An hour and a half east of San Juan, I pay a visit to an Ayurvedic biodynamic farm named Finca Pajuil that Rodríguez Besosa has told me is a model of resilience, replete with rotation planting, rainwater collection, aquaponics—the kinds of things Mayor Yulín says must be part of Puerto Rico’s agriculture.
An unfortunate misunderstanding with my phone’s GPS system leads me to a distinctly un-Ayurvedic pizzeria (I recommend the calzones), but eventually I arrive at my destination, and the bright-eyed head farmer, Jey Ma Tulasi, greets me at the gate—an inexplicable but not entirely unattractive green botanical V painted down the middle of her face. Tulasi shows me where neem and breadfruit trees once divided her land from the road, their disappearance depriving her crops of shade. Still, it’s impossible not to see how many more birds flock to Tulasi’s moringa and banana groves than to neighbors’ backyards, how many more bees buzz in flowers, and how healthy her curving spirals of holy basil and tarragon, aloe and mint make the land. Her little shop sells a homegrown, Ayurvedic version of adobo made with her own turmeric and local sea salt. There is moringa for sale by the bunch, and curry leaves. I’m struck by the hopefulness of the hugelkultur beds—deep garden plots made from fallen trees—which are already thick with pumpkins and sweet potatoes.
Over a final dinner with Rodríguez Besosa at Cuevas’s 1919, inside the Vanderbilt, I note that women seem to be leading this movement. “In terms of activists inside the farming movement, at least half of them are women,” Rodríguez Besosa says. “And more than half the farmers I work with are.”
What follows is one of the more exciting meals of my recent memory: white gazpacho; lobster with eggplant and mozzarella; tuna tartare with caviar; barely cooked tuna with tomatoes; salmon with fresh shelling beans; local goat-cheese ravioli; and a local fish from the snapper family called cartucho—much of which comes from farms and fishermen on the island, whom Cuevas buys from directly.

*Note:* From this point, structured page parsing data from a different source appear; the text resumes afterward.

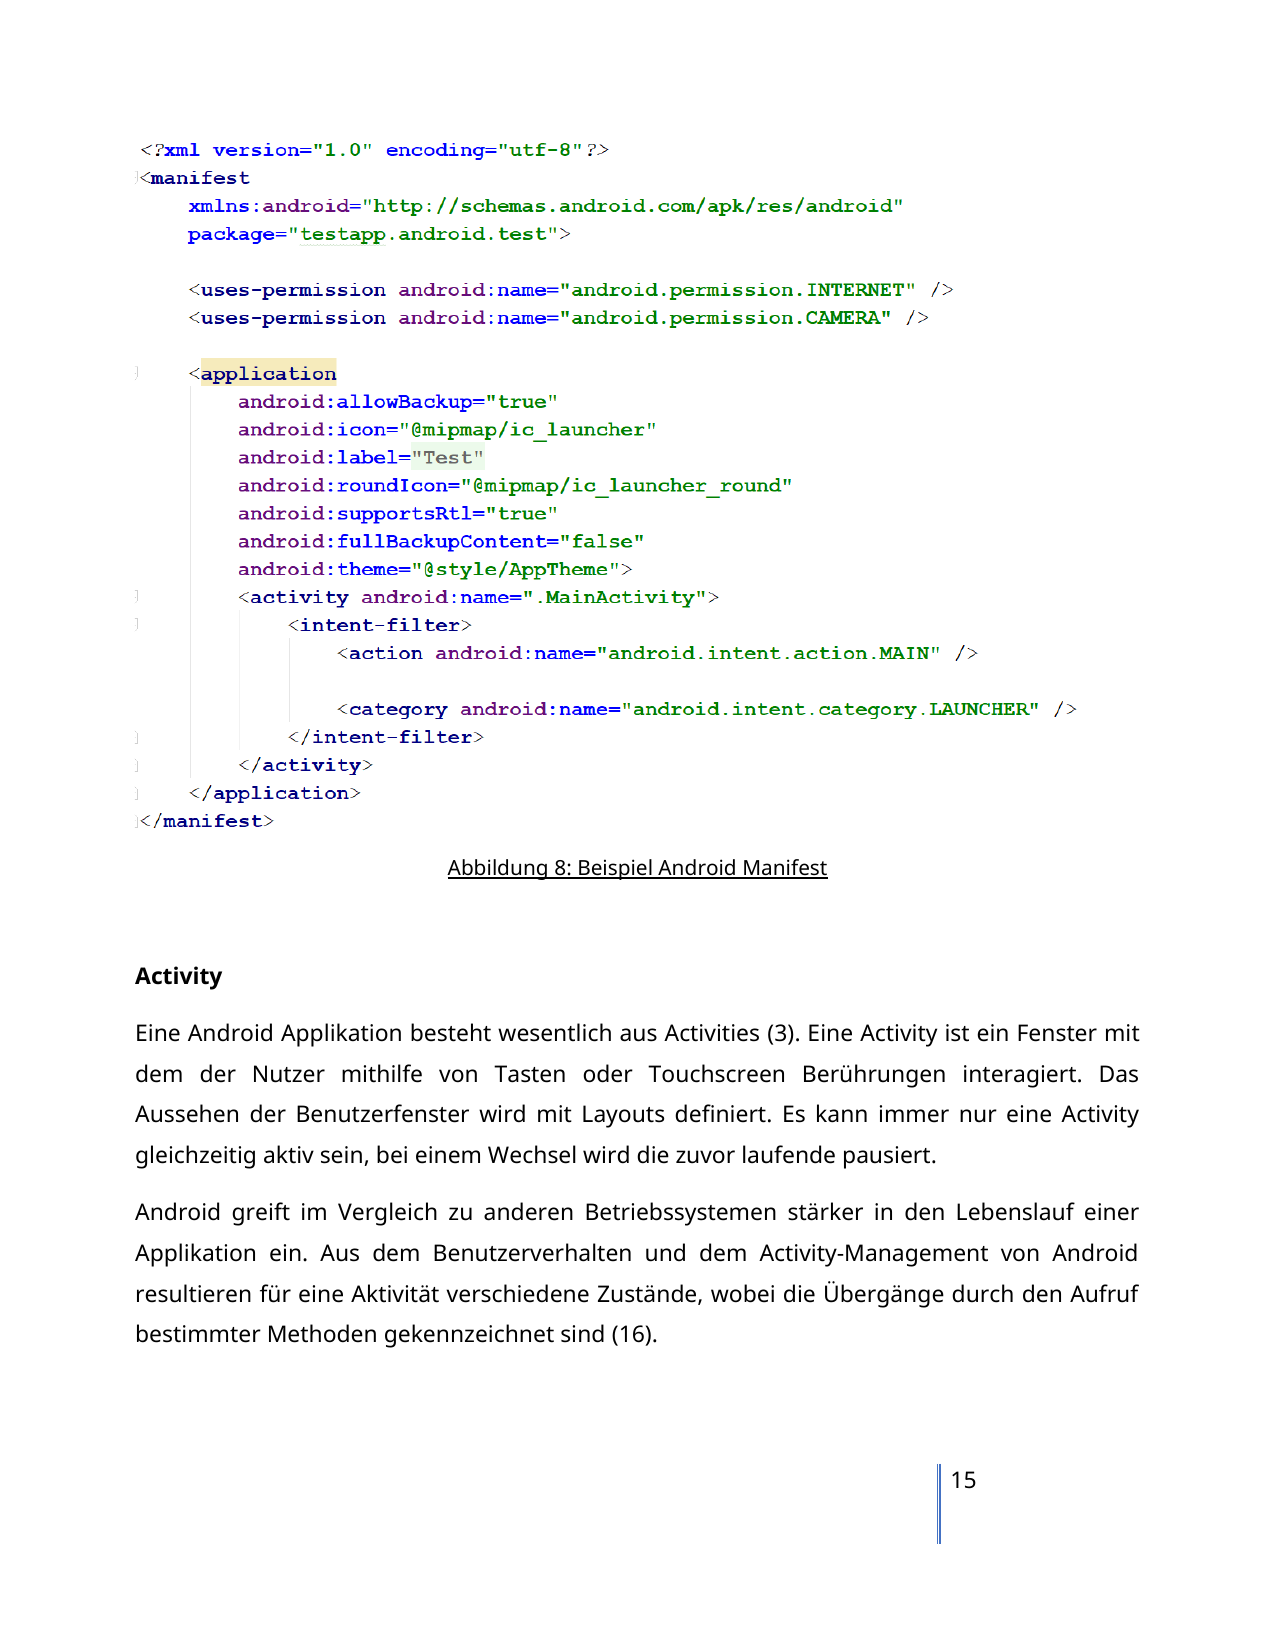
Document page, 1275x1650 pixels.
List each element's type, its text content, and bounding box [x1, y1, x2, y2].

text Eine Android Applikation besteht wesentlich aus Activities. Eine Activity ist ein Fenster mit dem der Nutzer mithilfe von Tasten oder Touchscreen Berührungen interagiert. Das Aussehen der Benutzerfenster wird mit Layouts definiert. Es kann immer nur eine Activity gleichzeitig aktiv sein, bei einem Wechsel wird die zuvor laufende pausiert. [135, 1017, 1140, 1170]
text Android greift im Vergleich zu anderen Betriebssystemen stärker in den Lebenslauf einer Applikation ein. Aus dem Benutzerverhalten und dem Activity-Management von Android resultieren für eine Aktivität verschiedene Zustände, wobei die Übergänge durch den Aufruf bestimmter Methoden gekennzeichnet sind . [135, 1196, 1140, 1349]
text Activity [135, 960, 1140, 991]
text Abbildung : Beispiel Android Manifest [135, 853, 1140, 882]
picture [134, 135, 1103, 828]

Cuevas joins us as we share coconut sorbet and a salted caramel–and–chocolate tart. He sees another silver lining in Maria. “Obviously, six months ago things were very bad,” he says. “But six months have given people time to stop, think, and grow things. The Puerto Rican diet of rice, beans, plantains, and root vegetables is very earthy, but it also takes a really long time to grow.” The destruction of plantain groves has encouraged the planting of fast-growing beets, greens, tomatoes instead—ingredients healthy diets demand.
We end the night tasting three homemade jams from a woman who delivers them biweekly: one pineapple-and-mango, one papaya, one guava-coconut. They are faultless. I wonder whether I could find them in New York.
Rodríguez Besosa’s sparkling eyes light up further. Her next project is starting her own farm on land she bought last week. “It’s in a small community in Caguas, 45 minutes south of San Juan,” she tells me, so excited she’s nearly vibrating. “I’ll finally produce my own food on a larger scale.” It’s also the next iteration of El Departamento de la Comida.
“This will be a model farm that hosts only workshops using permaculture and agroecology frameworks, and a collective for queer and trans people who want to work the land.” She plans to build a commercial kitchen on-site and use primarily the harvest from the farm itself. Next up, she says, as we chase our jam with petits fours: “our own product line.”